DATA FOR ANALYSIS: Begin

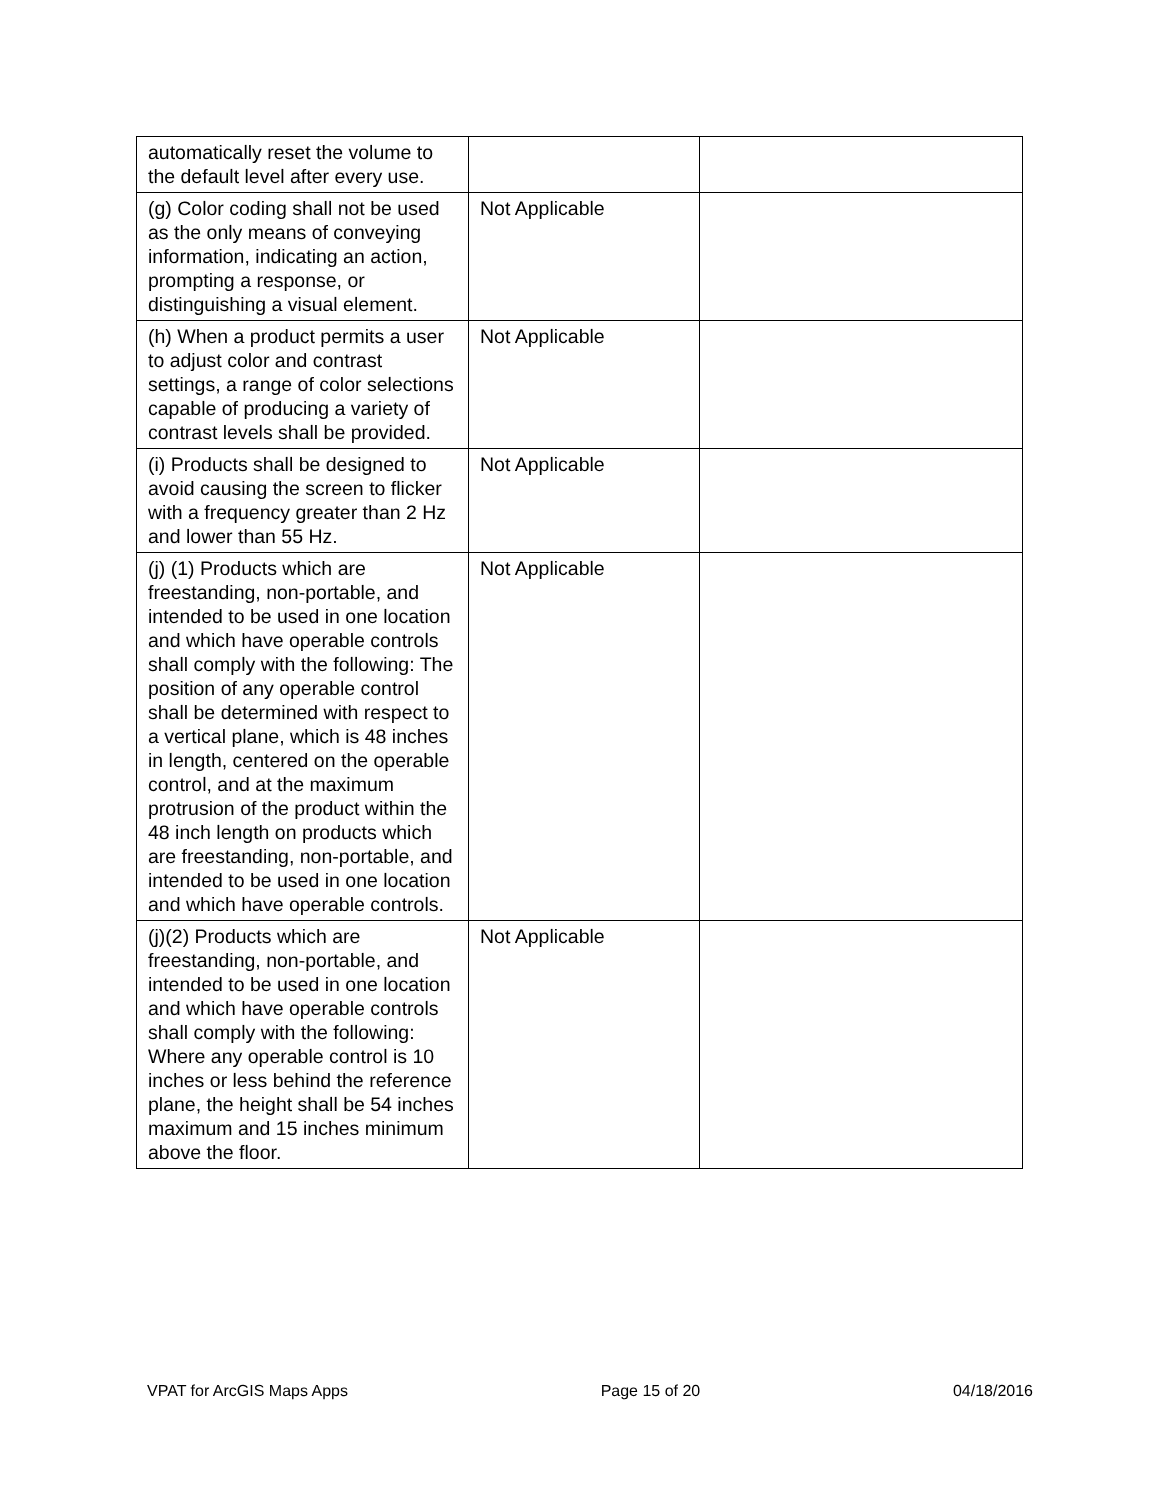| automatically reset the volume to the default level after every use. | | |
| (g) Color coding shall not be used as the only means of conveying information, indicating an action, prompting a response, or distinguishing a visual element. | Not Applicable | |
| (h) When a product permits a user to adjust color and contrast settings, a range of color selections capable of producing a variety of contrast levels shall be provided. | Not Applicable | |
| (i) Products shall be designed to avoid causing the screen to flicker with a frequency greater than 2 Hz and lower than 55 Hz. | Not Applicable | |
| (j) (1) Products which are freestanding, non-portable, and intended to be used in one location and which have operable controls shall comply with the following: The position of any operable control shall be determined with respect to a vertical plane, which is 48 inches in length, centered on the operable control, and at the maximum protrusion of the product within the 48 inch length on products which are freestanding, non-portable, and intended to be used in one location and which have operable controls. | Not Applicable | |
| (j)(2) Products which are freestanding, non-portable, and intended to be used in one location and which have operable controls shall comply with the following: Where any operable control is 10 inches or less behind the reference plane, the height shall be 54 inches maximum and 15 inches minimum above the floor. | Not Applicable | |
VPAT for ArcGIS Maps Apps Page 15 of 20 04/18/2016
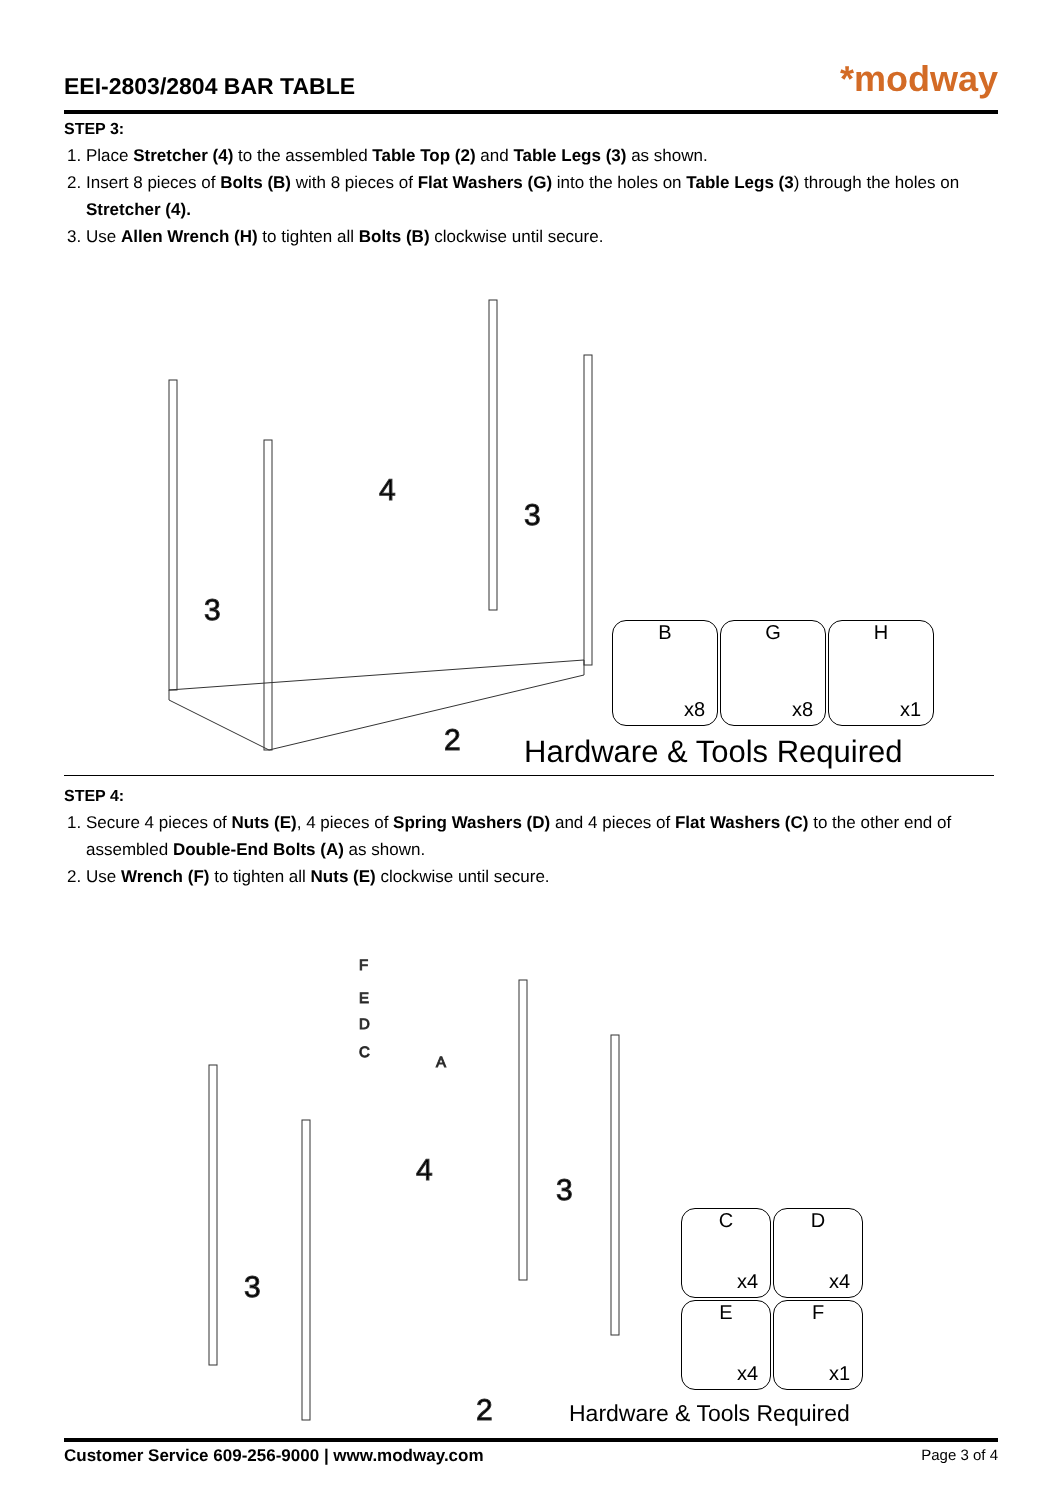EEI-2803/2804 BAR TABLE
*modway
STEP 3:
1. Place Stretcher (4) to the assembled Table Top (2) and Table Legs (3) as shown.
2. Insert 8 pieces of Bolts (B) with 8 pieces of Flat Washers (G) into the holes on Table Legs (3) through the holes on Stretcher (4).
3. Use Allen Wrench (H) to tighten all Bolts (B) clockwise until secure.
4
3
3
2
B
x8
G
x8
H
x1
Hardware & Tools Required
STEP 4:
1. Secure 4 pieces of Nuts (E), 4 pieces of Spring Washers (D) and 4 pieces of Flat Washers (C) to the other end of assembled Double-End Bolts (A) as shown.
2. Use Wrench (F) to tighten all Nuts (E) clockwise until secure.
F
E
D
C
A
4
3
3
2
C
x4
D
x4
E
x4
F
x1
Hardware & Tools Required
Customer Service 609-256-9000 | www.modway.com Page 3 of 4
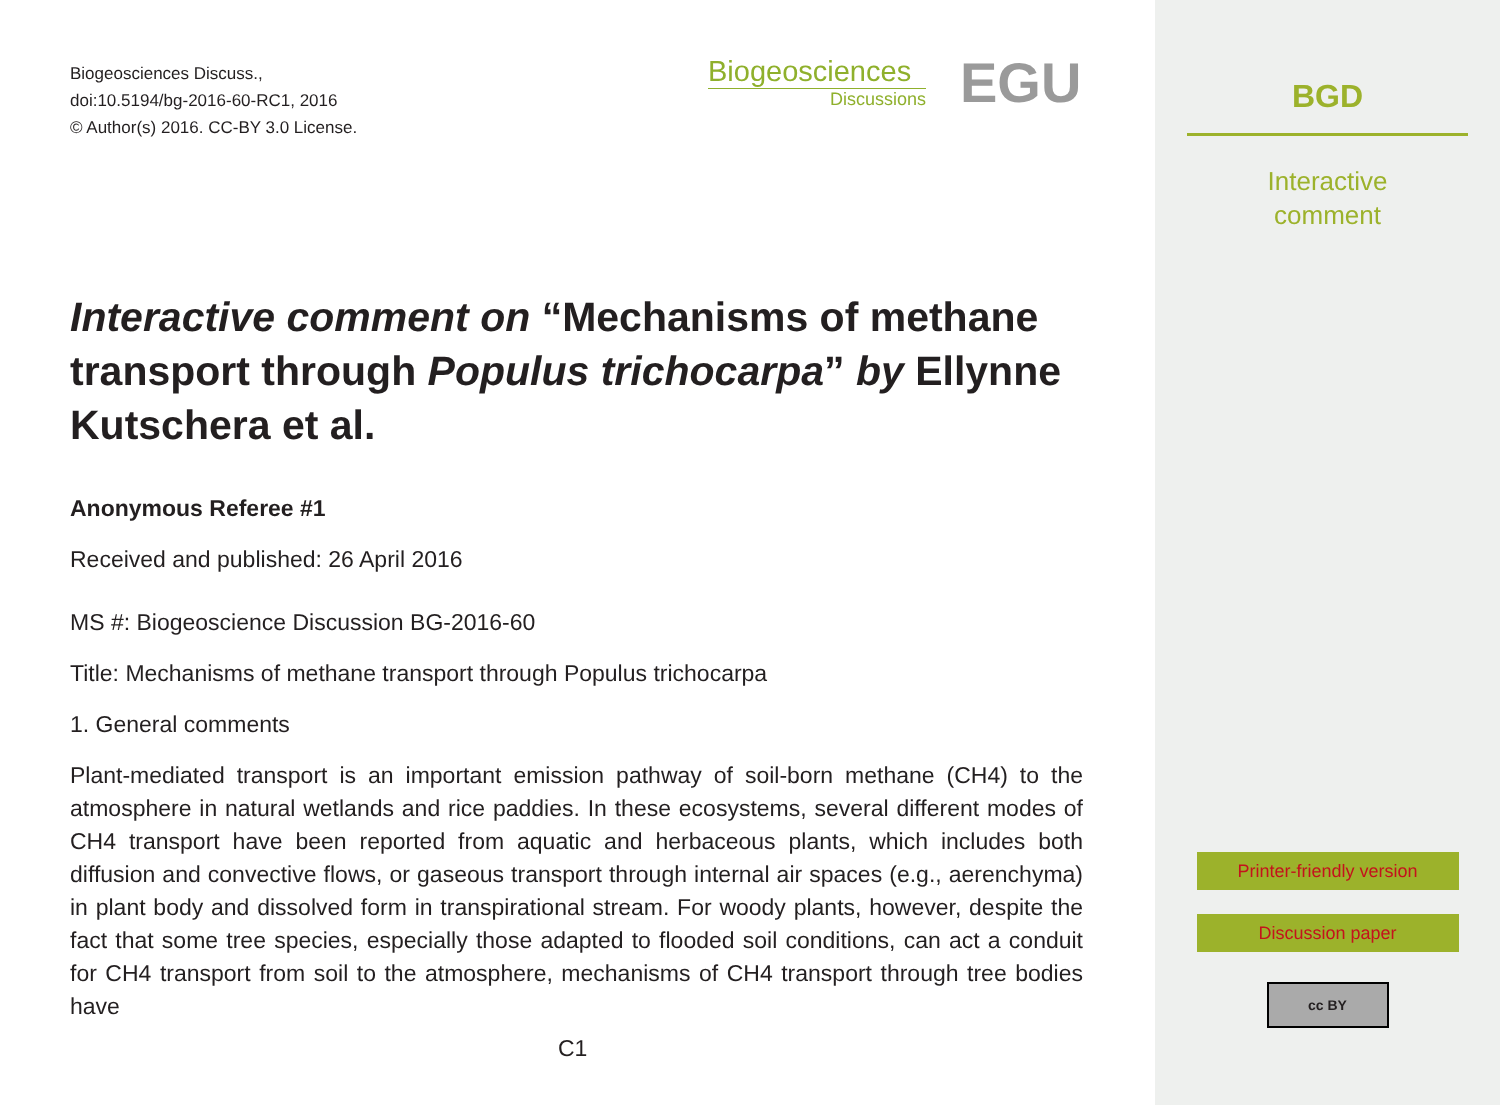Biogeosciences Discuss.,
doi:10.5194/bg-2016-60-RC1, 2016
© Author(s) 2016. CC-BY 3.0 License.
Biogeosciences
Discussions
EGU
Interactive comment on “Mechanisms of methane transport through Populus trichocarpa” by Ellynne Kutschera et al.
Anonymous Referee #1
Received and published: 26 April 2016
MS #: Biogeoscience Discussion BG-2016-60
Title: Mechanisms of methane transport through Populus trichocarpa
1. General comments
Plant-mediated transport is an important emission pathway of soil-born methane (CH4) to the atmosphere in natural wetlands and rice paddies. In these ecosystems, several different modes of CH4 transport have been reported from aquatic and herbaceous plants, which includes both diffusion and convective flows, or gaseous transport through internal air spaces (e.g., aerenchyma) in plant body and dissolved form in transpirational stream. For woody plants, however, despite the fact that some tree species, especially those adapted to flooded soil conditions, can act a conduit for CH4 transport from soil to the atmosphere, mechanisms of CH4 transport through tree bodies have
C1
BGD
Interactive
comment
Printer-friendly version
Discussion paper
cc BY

DATA FOR ANALYSIS: End

> [DESCRIPTION OF THE TASK]: Please return the material above only from the line that holds "VPAT for ArcGIS" through the line that holds "1. General comments", exactly as it stands, ends included and pictures omitted.

> [OUTPUT]:
VPAT for ArcGIS Maps Apps Page 15 of 20 04/18/2016
EEI-2803/2804 BAR TABLE
*modway
STEP 3:
1. Place Stretcher (4) to the assembled Table Top (2) and Table Legs (3) as shown.
2. Insert 8 pieces of Bolts (B) with 8 pieces of Flat Washers (G) into the holes on Table Legs (3) through the holes on Stretcher (4).
3. Use Allen Wrench (H) to tighten all Bolts (B) clockwise until secure.
4
3
3
2
B
x8
G
x8
H
x1
Hardware & Tools Required
STEP 4:
1. Secure 4 pieces of Nuts (E), 4 pieces of Spring Washers (D) and 4 pieces of Flat Washers (C) to the other end of assembled Double-End Bolts (A) as shown.
2. Use Wrench (F) to tighten all Nuts (E) clockwise until secure.
F
E
D
C
A
4
3
3
2
C
x4
D
x4
E
x4
F
x1
Hardware & Tools Required
Customer Service 609-256-9000 | www.modway.com Page 3 of 4
Biogeosciences Discuss.,
doi:10.5194/bg-2016-60-RC1, 2016
© Author(s) 2016. CC-BY 3.0 License.
Biogeosciences
Discussions
EGU
Interactive comment on “Mechanisms of methane transport through Populus trichocarpa” by Ellynne Kutschera et al.
Anonymous Referee #1
Received and published: 26 April 2016
MS #: Biogeoscience Discussion BG-2016-60
Title: Mechanisms of methane transport through Populus trichocarpa
1. General comments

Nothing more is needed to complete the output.